Task description
Copy exactly the lines of the material below that fall between the line with "Средний сложность" and the line with "назначения.", both of those lines included; pictures stay out.

Task input

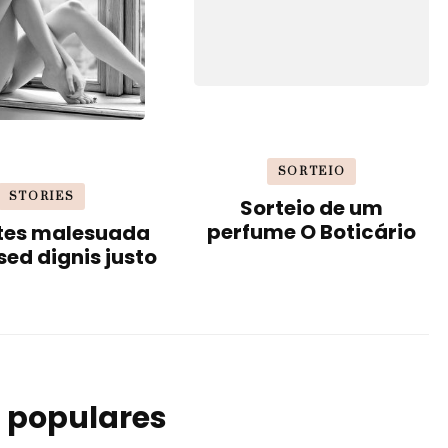
SORTEIO
STORIES
Sorteio de um
perfume O Boticário
ntes malesuada
ed dignis justo
 populares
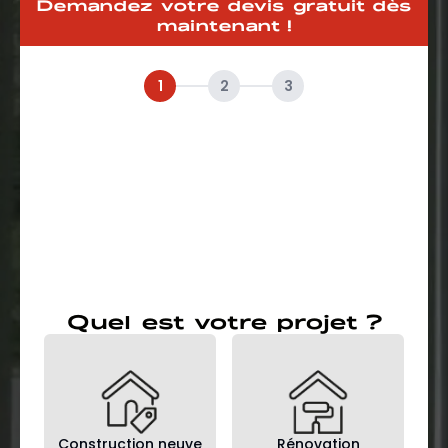
Demandez votre devis gratuit dès
maintenant !
1
2
3
Quel est votre projet ?
Construction neuve
Rénovation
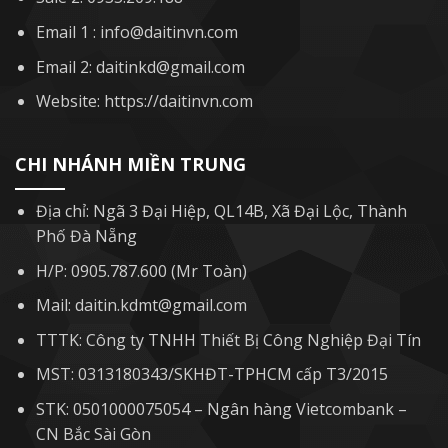
Email 1 : info@daitinvn.com
Email 2: daitinkd@gmail.com
Website: https://daitinvn.com
CHI NHÁNH MIỀN TRUNG
Địa chỉ: Ngã 3 Đại Hiệp, QL14B, Xã Đại Lộc, Thành
Phố Đà Nẵng
H/P: 0905.787.600 (Mr Toàn)
Mail: daitin.kdmt@gmail.com
TTTK: Công ty TNHH Thiết Bị Công Nghiệp Đại Tín
MST: 0313180343/SKHĐT-TPHCM cấp T3/2015
STK: 0501000075054 – Ngân hàng Vietcombank –
CN Bắc Sài Gòn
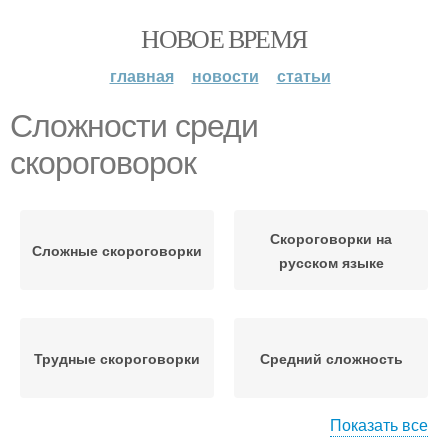
НОВОЕ ВРЕМЯ
главная
новости
статьи
Сложности среди
скороговорок
Скороговорки на
Сложные скороговорки
русском языке
Трудные скороговорки
Средний сложность
Показать все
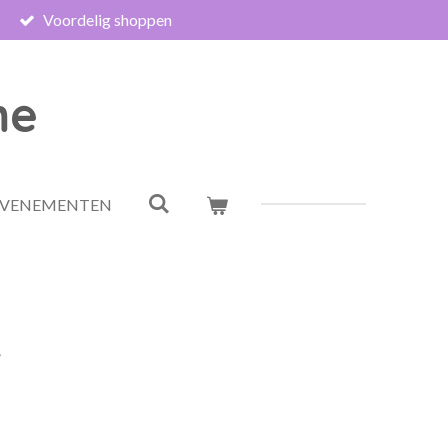
Voordelig shoppen
me
EVENEMENTEN
4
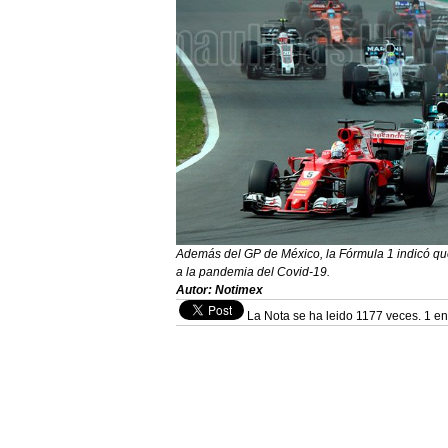
Además del GP de México, la Fórmula 1 indicó qu
a la pandemia del Covid-19.
Autor: Notimex
La Nota se ha leido 1177 veces. 1 en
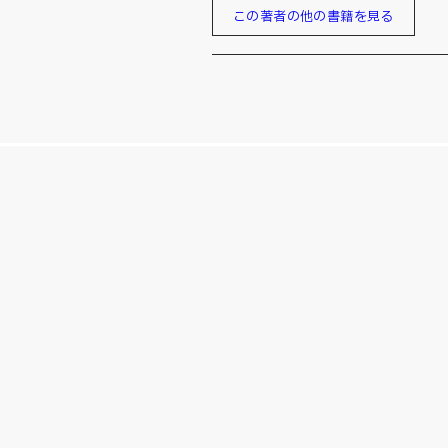
この著者の他の書籍を見る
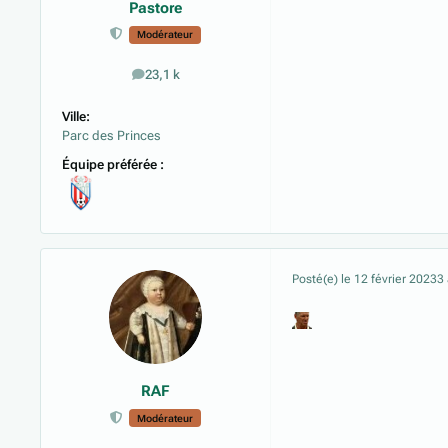
Pastore
Modérateur
23,1 k
messages
Ville:
Parc des Princes
Équipe préférée :
Posté(e)
le 12 février 2023
3
RAF
Modérateur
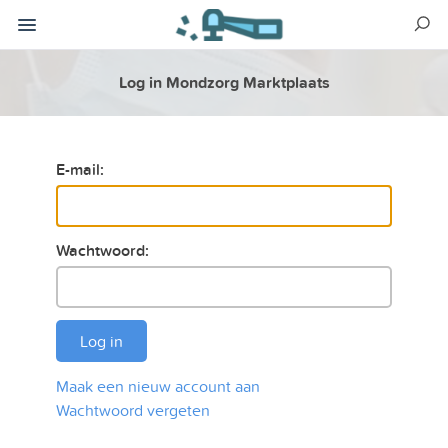
Log in Mondzorg Marktplaats
E-mail:
Wachtwoord:
Log in
Maak een nieuw account aan
Wachtwoord vergeten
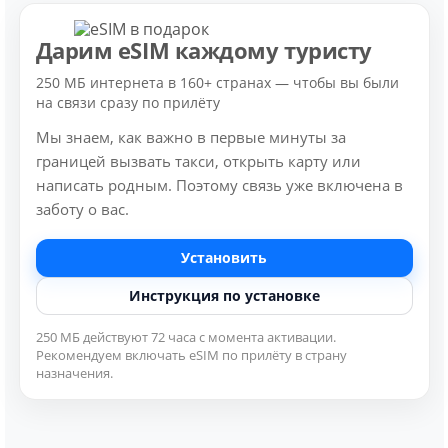
Дарим eSIM каждому туристу
250 МБ интернета в 160+ странах — чтобы вы были
на связи сразу по прилёту
Мы знаем, как важно в первые минуты за
границей вызвать такси, открыть карту или
написать родным. Поэтому связь уже включена в
заботу о вас.
Установить
Инструкция по установке
250 МБ действуют 72 часа с момента активации.
Рекомендуем включать eSIM по прилёту в страну
назначения.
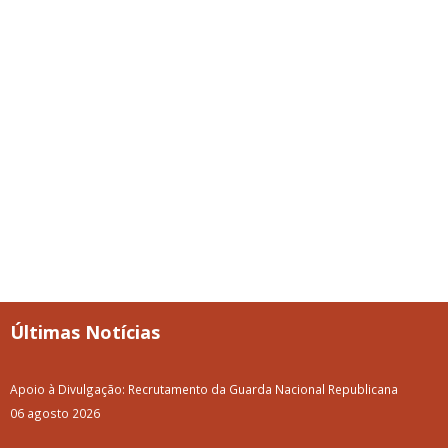
Últimas Notícias
Apoio à Divulgação: Recrutamento da Guarda Nacional Republicana
06 agosto 2026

Task result
Средний сложность
Показать все
Voordelig shoppen
me
EVENEMENTEN
4
Además del GP de México, la Fórmula 1 indicó qu
a la pandemia del Covid-19.
Autor: Notimex
La Nota se ha leido 1177 veces. 1 en
この著者の他の書籍を見る
Pastore
Modérateur
23,1 k
messages
Ville:
Parc des Princes
Équipe préférée :
Posté(e)
le 12 février 2023
3
RAF
Modérateur
Log in Mondzorg Marktplaats
E-mail:
Wachtwoord:
Log in
Maak een nieuw account aan
Wachtwoord vergeten
Дарим eSIM каждому туристу
250 МБ интернета в 160+ странах — чтобы вы были
на связи сразу по прилёту
Мы знаем, как важно в первые минуты за
границей вызвать такси, открыть карту или
написать родным. Поэтому связь уже включена в
заботу о вас.
Установить
Инструкция по установке
250 МБ действуют 72 часа с момента активации.
Рекомендуем включать eSIM по прилёту в страну
назначения.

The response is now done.